- Sources: yweb/crawlrank/parser/src/filter.[h,cpp]
- Test: yweb/crawlrank/parser/filtertest/filtertest.cpp
- Yandex main filter sources: yweb/robot/filter/*
Results
Yandex feeds combined sorted and unique items picked.
Input file:
Feeds
Output file:
Result (two columns[tab separated]: url, filter result)
Total items: 600330
Spam filter results:
URL_BAD_NORMALIZEURL = 1380
URL_CHECK_GARBAGE = 451
URL_CHECK_MIRROR = 46810
URL_CHECK_REGEXP = 10546
UrlFilterBadFormat = 1821
UrlFilterBadScheme = 6936
UrlFilterDomain = 22835
UrlFilterEmpty = 11
UrlFilterExtDomain = 609
UrlFilterHost = 42
UrlFilterMax = 1
UrlFilterOpaque = 21
UrlFilterSuffix = 1543
UrlFilterUrl = 33
Good = 508671
Interpretation of results:
From yweb/robot/mergelib/filterstat.h -
PRINT_STAT(UrlFilterOK, "good urls");
PRINT_STAT(UrlFilterEmpty, "empty");
PRINT_STAT(UrlFilterBadScheme, "bad scheme");
PRINT_STAT(UrlFilterBadFormat, "bad format");
PRINT_STAT(UrlFilterBadPort, "bad port");
PRINT_STAT(UrlFilterBadPath, "bad path");
PRINT_STAT(UrlFilterOpaque, "bad scheme");
PRINT_STAT(UrlFilterBadAuth, "bad auth");
PRINT_STAT(UrlFilterTooLong, "too long");
PRINT_STAT(UrlFilterHost, "on hosts disabled - filter");
PRINT_STAT(UrlFilterUrl, "disabled - filter");
PRINT_STAT(UrlFilterSuffix, "has bad suffix");
PRINT_STAT(UrlFilterDomain, "on domain disabled - filter");
PRINT_STAT(UrlFilterExtDomain, "on domain not allowed - filter");
PRINT_STAT(UrlFilterPort, "on port disabled - filter");
PRINT_STAT(URL_CHECK_NOTABS, "not absolute");
PRINT_STAT(URL_CHECK_NOTHTTP, "scheme not http");
PRINT_STAT(URL_CHECK_LONGHOST, "netloc too long");
PRINT_STAT(URL_CHECK_MIRROR, "on mirrors");
PRINT_STAT(URL_CHECK_DEEPDIR, "path too deep");
PRINT_STAT(URL_CHECK_DUPDIRS, "too many repetitions in path");
PRINT_STAT(URL_CHECK_REGEXP, "disabled - regexp");
PRINT_STAT(URL_CHECK_EXT_REGEXP, "disabled - ext regexp");
PRINT_STAT(URL_CHECK_HOPS, "disabled - hops");
PRINT_STAT(URL_CHECK_CLEAN_PARAM, "disabled - clean-param");
PRINT_STAT(URL_CHECK_ROBOTS, "disabled - robots.txt");
PRINT_STAT(URL_CHECK_OLDDELETED, "too old deleted");
PRINT_STAT(URL_CHECK_PENALTY, "on dead hosts");
PRINT_STAT(URL_CHECK_FOREIGN, "on foreign hosts");
PRINT_STAT(URL_CHECK_MANUAL, "deleted manualy");
PRINT_STAT(URL_CHECK_POLICY, "deleted - policy");
PRINT_STAT(URL_CHECK_BIGHOPS, "too big hops deleted");
PRINT_STAT(URL_CHECK_FAST_FORCE_CRAWL, "url injected into fast robot with flag FORCECRAWL, ignore any filtering");
PRINT_STAT(URL_CHECK_POLICY_MIME_TYPE, "deleted - policy mime type");
Interesting facts
- All urls whose scheme is not http (for example: https) are rejected as UrlFilterBadScheme.

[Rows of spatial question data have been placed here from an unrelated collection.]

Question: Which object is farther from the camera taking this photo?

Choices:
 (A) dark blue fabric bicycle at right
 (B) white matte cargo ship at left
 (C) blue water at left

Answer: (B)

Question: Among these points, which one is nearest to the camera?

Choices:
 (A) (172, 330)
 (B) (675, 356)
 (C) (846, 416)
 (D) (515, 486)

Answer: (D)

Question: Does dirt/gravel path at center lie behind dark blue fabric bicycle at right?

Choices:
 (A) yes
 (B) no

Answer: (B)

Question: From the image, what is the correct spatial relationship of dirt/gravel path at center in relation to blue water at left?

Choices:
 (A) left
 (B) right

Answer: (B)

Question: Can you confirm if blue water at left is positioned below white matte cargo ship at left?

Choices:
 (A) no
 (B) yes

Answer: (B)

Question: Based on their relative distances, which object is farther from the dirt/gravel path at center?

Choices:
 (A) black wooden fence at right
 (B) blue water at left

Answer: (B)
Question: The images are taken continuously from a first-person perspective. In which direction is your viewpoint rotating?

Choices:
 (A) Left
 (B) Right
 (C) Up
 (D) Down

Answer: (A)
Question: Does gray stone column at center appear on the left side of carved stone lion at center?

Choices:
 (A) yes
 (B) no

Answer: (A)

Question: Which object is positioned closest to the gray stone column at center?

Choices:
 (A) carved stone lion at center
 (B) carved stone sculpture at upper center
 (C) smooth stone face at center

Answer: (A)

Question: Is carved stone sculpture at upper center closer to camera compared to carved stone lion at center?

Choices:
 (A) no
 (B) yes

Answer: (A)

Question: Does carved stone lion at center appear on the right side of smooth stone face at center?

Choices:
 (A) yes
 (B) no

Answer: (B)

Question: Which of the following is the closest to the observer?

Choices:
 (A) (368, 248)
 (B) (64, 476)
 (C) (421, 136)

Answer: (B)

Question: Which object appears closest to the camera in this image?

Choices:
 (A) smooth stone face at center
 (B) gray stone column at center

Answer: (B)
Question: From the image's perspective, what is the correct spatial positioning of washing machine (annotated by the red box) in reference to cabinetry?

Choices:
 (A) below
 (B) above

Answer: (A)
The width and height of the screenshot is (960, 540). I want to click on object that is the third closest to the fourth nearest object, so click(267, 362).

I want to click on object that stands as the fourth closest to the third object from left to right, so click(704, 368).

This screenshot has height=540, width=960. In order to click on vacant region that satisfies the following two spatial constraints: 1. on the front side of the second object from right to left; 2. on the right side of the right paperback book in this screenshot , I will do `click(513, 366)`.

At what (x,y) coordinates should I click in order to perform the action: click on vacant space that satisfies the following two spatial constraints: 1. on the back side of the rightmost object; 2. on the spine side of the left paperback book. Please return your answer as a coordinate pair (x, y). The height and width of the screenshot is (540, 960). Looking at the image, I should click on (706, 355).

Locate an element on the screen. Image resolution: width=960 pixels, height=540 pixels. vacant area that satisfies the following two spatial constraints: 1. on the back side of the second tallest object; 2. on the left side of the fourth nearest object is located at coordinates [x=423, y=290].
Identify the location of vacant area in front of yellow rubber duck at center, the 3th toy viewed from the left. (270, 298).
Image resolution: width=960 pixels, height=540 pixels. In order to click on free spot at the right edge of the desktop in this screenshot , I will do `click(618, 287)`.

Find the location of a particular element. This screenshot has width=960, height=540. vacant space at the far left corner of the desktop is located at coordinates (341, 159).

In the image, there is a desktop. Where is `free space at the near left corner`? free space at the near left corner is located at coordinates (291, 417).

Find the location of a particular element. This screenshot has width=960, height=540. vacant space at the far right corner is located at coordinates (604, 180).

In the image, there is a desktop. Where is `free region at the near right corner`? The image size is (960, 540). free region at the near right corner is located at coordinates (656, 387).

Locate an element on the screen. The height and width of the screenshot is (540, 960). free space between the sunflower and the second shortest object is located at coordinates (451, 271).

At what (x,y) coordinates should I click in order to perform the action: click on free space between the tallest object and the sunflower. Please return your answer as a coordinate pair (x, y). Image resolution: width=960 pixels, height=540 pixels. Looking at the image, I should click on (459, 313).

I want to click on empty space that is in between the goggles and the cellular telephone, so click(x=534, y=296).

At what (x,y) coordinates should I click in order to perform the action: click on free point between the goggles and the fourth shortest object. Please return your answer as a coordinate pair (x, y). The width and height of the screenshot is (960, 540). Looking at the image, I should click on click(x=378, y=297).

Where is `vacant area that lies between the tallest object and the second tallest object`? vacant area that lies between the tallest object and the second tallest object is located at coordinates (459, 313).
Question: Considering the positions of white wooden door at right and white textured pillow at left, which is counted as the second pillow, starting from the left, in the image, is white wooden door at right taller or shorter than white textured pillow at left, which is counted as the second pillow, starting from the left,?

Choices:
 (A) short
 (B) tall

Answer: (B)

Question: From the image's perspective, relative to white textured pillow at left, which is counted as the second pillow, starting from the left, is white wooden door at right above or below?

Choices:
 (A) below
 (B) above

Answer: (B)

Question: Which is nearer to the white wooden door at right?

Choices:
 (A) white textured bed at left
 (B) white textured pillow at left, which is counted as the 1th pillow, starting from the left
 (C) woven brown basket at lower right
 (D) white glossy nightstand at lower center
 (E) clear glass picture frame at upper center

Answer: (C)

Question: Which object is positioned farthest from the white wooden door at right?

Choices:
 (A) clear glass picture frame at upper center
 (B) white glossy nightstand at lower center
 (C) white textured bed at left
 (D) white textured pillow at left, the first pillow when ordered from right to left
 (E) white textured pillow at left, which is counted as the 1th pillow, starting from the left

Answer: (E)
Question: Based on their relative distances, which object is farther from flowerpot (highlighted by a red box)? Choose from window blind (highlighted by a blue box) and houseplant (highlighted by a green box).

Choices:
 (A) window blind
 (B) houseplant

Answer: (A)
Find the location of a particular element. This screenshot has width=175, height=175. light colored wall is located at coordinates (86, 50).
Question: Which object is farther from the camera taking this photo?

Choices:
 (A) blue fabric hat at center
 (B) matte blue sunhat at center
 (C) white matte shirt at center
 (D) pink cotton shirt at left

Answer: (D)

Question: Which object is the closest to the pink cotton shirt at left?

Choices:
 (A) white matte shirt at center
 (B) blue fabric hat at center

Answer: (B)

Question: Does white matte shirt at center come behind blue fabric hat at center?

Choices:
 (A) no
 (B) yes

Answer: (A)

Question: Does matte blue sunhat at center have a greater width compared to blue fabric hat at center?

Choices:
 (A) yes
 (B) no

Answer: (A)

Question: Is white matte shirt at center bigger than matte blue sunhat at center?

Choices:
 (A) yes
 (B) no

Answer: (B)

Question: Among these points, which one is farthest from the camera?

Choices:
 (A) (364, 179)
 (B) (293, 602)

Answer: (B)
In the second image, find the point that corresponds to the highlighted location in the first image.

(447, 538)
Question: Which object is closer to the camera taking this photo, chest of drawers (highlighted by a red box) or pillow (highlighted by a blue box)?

- In most cases, urls rejected by NormalizeUrl (used by orange) are also rejected by filter parser. However, the filter may reject more urls based on other factors such as url scheme (http or not), host name, hostname length, etc.
- UrlFilterBadFormat includes (but is not limited to) the following rules - (a) hostlen > HOST_MAX, (b) host name does not contain character '.'
- URL_CHECK_GARBAGE: Url must contain only alphanumeric and following special characters: !@\"#$%^:&?*()-_+=[]{}|\\/';><?.,
- Other rules are dictionary based which are specified in appropriate filter files.